A little more than one year ago, Sigur Rós ended a four-year hiatus with the release of Valtari, an album that was met with more relief than praise by the Reykjavik band’s worldwide fanbase. The 2008-2012 break featured all the worrying signs of a band that was dying–the scrapping of an entire album, a second band documentary and two solo releases by lead vocalist Jónsi Birgisson (including the soundtrack to We Bought A Zoo). By the time the band eventually released Valtari in May of 2012, the assurance that Sigur Rós still had a pulse was good enough for most people, and the soothing but forgettable album was largely forgiven.
The confirmation of Kveikur’s existence in early November of 2012 was a surprising indication of a return to the band’s early-career prolificacy. Even more surprising was the palpable excitement expressed by the band that seemed to suggest that even they were underwhelmed with Valtari, with the band’s own emails calling the album “largely-untourable.” A later email excitedly buzzed that people who had heard Kveikur were calling it the best Sigur Rós album since 2006’s Takk…, and that the band’s new, “aggressive” music was thoroughly exhilarating.
The band’s categorization of their new music as “aggressive” was rightfully met with anticipation. Sigur Rós has made a career through transmitting sentiments of nostalgia, remorse or celebration, but they’ve never really dealt with darker emotions. With a massive heritage of Scandinavian metal to draw on to supplement an inimitable and effortlessly addictive sound, an angry Sigur Rós is a recipe for some of the most frightening, impactful and altogether glorious music a lot of people will have ever experienced.

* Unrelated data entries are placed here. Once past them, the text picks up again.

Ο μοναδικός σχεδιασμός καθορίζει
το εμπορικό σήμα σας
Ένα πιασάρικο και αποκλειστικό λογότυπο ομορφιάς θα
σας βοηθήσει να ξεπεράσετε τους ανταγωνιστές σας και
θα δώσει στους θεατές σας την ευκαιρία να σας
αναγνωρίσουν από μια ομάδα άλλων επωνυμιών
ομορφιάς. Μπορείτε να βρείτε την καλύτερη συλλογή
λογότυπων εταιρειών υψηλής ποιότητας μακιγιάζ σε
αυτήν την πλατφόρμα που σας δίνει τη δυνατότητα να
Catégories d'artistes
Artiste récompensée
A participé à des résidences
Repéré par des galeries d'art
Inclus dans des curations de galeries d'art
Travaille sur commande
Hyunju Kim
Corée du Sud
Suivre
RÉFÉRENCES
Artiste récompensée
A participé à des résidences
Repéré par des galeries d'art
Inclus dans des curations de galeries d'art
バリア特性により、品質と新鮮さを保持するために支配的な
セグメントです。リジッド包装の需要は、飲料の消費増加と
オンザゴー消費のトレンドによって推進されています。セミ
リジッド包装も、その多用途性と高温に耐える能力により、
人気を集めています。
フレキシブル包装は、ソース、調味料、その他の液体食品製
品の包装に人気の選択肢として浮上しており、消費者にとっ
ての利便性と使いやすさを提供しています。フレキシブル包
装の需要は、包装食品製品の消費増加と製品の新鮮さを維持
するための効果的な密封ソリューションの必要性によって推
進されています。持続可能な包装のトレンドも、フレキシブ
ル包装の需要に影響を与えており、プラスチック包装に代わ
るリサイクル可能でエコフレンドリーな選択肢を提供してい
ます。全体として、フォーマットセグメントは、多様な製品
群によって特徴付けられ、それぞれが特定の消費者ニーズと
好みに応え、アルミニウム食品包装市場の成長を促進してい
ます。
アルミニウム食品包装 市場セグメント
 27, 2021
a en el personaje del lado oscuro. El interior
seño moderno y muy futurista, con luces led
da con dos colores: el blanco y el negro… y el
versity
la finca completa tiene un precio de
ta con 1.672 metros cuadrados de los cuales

That expectation is mostly fulfilled on Kveikur; where Sigur Rós executes their new sound, the result is colossal. Opening track “Brennisteinn” pulses with nightmarish, grinding instrumentals that transform Birgisson’s cooing falsetto into an unsettling, otherworldly sneer. By the end of the song, soft, swelling horns ground Sigur Rós right where they need to be–immersed in the terror they have committed to creating while adhering the instrumental standards they’ve relied on in the past to craft beautiful moments alongside potent emotional cues. On follow-up “Hrafntinna,” the mood deescalates palpably as the band returns to more familiar instrumental territory, but epic melodies mark the track as decidedly in line with Kveikur’s promised tone.
Then, things take a turn for the worse. Second single “Isjaki” is probably the most straightforward pop song in Sigur Rós’ catalog, and its dancey, bubblegum chorus is conspicuously out of place even among the band’s more uplifting songs. “Yfirbord” approaches a return to form with some clever vocal distortion darkly echoing Birgisson through the song, but by the end of “Stormur,” Kveikur’s fifth track, you could be forgiven for wondering what happened to all the promised aggression.

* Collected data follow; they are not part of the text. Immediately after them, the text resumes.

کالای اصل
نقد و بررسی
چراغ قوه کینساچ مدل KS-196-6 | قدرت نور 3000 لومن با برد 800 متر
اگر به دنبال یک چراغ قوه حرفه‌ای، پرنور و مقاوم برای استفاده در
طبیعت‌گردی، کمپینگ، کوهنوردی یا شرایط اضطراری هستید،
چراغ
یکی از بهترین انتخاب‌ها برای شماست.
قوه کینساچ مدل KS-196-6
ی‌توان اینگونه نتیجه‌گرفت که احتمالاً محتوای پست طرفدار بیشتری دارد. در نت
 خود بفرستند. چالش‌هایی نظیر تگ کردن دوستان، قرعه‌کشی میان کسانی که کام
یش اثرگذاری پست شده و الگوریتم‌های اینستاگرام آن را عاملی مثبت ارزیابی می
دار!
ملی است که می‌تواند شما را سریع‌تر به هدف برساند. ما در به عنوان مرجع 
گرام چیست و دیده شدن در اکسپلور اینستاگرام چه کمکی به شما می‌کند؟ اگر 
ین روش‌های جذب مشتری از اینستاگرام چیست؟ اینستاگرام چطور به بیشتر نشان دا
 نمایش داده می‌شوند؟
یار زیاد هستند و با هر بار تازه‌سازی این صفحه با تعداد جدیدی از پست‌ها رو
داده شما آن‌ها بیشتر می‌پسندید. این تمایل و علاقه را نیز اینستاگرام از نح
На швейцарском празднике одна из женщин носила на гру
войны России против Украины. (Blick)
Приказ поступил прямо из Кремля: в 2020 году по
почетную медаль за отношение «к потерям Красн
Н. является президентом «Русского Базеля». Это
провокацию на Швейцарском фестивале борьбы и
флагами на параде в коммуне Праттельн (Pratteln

Right on time, Kveikur’s title track ushers back heaving instrumentals and some of the band’s most prominent percussion to date. Birgisson’s voice is transformed like we’ve never heard it before until the soaring chorus that again finds Sigur Rós expertly balanced between their traditional style and their new, terrifying sound.

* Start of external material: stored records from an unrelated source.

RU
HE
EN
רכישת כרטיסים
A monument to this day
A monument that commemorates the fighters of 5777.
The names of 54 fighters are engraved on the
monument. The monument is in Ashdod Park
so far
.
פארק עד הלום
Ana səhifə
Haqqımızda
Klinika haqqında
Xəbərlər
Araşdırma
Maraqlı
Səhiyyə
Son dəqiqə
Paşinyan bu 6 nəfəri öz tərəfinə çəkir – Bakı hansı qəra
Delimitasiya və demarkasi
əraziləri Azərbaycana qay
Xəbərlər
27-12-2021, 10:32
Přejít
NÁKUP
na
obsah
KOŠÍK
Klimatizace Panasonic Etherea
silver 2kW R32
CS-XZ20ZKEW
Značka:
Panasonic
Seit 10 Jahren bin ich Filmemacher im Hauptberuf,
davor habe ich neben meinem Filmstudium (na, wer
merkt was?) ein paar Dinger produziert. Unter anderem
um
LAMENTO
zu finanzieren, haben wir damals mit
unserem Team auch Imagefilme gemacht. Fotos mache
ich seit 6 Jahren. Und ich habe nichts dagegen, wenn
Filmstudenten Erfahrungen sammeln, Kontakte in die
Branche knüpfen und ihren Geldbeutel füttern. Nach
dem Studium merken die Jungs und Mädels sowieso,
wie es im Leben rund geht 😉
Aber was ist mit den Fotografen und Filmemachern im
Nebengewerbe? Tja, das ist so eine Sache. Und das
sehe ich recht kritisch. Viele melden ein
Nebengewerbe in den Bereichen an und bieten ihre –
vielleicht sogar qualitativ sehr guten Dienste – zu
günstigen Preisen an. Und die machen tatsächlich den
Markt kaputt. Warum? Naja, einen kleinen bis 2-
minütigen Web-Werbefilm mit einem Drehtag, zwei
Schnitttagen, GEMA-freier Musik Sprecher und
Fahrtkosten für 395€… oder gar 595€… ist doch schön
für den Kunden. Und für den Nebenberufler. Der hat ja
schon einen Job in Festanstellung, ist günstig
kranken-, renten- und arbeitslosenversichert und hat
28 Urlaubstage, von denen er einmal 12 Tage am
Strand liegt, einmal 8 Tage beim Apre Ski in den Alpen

But from “Kveikur” to the end of the album, the Icelanders take a step back again. “Rafstraumur” attempts to reignite but comes off more celebratory than desperate, and “Bláprádur,” though its instrumental pulses are effective, isn’t memorable when held against Sigur Rós’ sky-high standards.
The fact that Kveikur’s two longest tracks are also its first two tracks somewhat makes the album fly by; 10-minute marathons like Takk’s “Milano” or Ágætis Byrjun’s “Viđrar Vel Til Loftárása” are conspicuously absent. By the end of the record, you can’t help but feel that you’ve been deprived of basking in a final sonic boom.
Though less uniformly constructed than Valtari, Kveikur is still an improvement simply due to the return of “moments.” Sigur Rós have capably demonstrated that they haven’t sunk into a band that makes background music, but more importantly, they’ve shown that they still have good ideas. Kveikur has slightly fewer than we’re used to from this band, but the turn to aggression was decidedly a good one; what better way to follow up a very sleepy album than with one that slams you to the ground.